Japan is perhaps the biggest advocate for hydrogen storage. The country’s goal is that one in ten households should have fuel cell technology installed by 2030. Japanese carmakers are also investing heavily in hydrogen storage, with Toyota recently making around 5700 of its fuel cell patents available on a royalty-free basis. While not the powerhouse it used to be, Japan is still one of the world’s largest economies, and its interest in hydrogen storage is one of the main reasons why the market is expected to reach $6.47 billion by 2025.
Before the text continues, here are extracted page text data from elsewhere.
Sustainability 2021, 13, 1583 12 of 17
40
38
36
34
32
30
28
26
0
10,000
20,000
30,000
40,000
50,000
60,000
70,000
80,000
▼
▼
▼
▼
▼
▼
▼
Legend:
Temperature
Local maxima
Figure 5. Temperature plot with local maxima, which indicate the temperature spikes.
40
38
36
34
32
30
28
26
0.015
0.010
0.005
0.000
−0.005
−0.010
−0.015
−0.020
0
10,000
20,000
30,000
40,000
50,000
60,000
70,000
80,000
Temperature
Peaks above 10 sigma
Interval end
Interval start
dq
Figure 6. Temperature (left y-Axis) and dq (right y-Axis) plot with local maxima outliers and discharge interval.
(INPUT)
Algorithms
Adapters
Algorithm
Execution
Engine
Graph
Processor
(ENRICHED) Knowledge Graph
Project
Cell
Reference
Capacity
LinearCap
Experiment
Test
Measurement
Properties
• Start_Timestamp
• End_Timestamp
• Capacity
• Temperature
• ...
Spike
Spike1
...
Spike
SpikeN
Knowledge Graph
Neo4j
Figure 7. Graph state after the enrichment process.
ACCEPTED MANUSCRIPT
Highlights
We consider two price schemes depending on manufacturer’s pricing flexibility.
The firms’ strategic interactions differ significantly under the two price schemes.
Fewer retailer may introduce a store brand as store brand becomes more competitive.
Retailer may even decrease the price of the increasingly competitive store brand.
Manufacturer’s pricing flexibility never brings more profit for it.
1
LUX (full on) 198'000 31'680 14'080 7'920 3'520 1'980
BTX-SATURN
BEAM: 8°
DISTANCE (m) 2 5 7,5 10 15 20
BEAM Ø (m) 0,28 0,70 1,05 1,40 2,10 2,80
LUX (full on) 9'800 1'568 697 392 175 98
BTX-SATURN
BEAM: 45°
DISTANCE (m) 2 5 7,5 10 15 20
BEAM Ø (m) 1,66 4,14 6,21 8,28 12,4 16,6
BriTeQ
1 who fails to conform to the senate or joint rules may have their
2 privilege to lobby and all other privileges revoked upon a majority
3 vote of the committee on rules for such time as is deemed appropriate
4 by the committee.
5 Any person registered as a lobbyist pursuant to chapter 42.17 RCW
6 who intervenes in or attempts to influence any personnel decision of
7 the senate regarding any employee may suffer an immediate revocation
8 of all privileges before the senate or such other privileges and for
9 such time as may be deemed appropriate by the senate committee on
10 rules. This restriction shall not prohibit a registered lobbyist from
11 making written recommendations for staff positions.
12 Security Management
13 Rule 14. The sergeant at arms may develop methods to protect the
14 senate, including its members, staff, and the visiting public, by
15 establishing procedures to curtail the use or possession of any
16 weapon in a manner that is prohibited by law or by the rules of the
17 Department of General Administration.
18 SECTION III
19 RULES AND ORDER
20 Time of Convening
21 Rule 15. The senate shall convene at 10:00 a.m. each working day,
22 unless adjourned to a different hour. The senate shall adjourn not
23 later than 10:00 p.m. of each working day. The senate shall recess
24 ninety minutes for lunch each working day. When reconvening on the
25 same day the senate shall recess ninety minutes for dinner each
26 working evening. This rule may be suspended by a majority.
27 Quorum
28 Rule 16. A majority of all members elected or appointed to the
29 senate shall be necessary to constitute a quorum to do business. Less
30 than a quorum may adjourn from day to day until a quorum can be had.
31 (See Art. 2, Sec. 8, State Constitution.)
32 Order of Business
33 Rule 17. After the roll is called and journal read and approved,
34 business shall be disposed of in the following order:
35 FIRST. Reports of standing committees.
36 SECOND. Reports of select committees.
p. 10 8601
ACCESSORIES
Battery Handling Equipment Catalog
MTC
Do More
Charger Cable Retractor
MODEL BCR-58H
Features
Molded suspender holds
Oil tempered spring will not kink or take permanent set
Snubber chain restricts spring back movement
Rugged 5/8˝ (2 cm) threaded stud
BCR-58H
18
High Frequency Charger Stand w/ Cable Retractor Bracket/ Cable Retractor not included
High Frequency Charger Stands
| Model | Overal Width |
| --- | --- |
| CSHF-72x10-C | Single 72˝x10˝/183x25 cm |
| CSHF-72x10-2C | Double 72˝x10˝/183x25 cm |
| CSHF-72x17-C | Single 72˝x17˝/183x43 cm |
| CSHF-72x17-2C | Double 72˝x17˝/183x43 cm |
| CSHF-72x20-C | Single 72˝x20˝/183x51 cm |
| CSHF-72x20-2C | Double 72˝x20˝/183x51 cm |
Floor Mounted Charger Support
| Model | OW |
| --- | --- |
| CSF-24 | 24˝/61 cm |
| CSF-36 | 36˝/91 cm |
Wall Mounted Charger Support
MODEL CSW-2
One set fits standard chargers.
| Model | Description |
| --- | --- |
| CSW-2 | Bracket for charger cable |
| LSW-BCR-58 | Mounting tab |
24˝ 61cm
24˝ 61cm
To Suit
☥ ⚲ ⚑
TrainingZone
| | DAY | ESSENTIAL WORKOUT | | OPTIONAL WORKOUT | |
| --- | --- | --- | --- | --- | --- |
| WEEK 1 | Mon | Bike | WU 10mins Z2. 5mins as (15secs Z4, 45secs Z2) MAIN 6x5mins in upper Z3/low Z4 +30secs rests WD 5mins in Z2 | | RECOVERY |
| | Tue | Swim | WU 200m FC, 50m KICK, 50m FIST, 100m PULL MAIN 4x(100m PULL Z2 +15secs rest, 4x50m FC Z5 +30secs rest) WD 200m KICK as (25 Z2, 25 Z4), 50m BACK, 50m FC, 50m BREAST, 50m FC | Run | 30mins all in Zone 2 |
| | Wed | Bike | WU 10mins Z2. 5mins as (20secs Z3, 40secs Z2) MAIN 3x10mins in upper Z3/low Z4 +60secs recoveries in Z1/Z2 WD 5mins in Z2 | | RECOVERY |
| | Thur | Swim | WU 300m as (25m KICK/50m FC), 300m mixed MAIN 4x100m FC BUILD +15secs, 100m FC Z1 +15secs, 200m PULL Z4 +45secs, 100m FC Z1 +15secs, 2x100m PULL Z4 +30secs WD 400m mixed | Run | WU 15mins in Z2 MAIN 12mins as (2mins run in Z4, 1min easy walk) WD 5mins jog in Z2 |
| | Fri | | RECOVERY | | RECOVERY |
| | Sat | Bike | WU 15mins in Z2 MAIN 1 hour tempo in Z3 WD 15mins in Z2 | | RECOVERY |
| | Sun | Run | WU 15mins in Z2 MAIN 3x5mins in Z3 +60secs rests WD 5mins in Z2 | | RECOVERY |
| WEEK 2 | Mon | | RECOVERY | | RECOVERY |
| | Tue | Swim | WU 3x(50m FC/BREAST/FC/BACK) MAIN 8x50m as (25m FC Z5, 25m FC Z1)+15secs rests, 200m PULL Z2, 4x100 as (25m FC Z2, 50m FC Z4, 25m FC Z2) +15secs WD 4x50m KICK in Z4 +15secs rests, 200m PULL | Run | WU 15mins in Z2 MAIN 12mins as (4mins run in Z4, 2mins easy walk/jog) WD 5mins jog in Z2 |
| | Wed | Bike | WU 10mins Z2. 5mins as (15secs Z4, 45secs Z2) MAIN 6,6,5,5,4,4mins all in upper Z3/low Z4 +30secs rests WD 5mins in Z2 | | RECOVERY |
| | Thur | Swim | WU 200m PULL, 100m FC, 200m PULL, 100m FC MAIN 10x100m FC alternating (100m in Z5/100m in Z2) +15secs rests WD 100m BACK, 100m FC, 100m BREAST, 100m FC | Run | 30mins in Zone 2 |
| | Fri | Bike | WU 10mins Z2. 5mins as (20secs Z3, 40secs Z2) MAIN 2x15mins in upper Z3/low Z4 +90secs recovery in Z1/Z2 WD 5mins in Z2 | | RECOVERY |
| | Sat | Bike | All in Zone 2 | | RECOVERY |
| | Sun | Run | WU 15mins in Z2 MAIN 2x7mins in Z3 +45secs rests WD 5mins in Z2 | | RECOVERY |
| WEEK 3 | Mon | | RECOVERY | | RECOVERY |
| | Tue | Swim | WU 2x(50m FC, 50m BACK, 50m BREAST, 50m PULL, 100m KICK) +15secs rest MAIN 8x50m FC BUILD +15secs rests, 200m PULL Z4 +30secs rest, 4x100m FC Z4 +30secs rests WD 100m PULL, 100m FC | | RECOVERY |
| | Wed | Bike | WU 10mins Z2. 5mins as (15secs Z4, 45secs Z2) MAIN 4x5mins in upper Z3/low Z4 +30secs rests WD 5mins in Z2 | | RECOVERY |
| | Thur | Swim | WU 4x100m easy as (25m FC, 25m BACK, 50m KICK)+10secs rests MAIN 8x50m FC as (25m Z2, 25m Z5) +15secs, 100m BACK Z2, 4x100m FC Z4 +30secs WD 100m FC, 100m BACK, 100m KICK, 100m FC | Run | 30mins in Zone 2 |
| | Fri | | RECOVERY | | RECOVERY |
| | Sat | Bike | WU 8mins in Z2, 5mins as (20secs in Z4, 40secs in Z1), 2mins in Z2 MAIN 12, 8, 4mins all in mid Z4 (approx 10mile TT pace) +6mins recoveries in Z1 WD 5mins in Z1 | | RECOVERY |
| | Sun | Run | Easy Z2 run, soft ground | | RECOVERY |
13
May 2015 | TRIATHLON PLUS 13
Power to methane combines hydrogen from an electrolyser with carbon dioxide. The combination of the two is methane - natural gas. The gas can then either be stored or fed into the natural gas grid. It allows for storage of large amounts of energy, and the process of using CO2 means that the gas is almost emissions-free.
While still a relatively untested technology, researchers from the Karlsruhe Institute of Technology (KIT) in Germany have trialled a methanation plant, capable of fitting in a standard shipping container.
Rail Energy Storage
When looking to store energy, you would likely not think of electric trains and big concrete blocks. However, that is the core of Advanced Rail Energy Storage’s solution. It uses electricity to drive small, electric trains, loaded with concrete blocks, to the top of a hill. When electricity is needed, the train slides back down the hill, and a regenerative braking system produces electricity as it goes. The longer the slope, the better.
While it may sound a bit bonkers, these systems are being tested in the US and calculations show that a large system could store thousands of megawatt-hours (MWh) of potential energy – enough to power a medium-sized city for several hours.
I believe that electric vehicles will play an important role in the energy storage grid of the future. Most cars stand still for more than 20 hours a day. During that time, an electric vehicle can double as a battery, saving up power during times when electricity demand is low and releasing it back into the grid during peak times.
Several companies are already trialling the technology. The potential is underlined by Technavio’s research report into the global vehicle to grid market, which is expected to grow at a CAGR of more than 18% until 2021.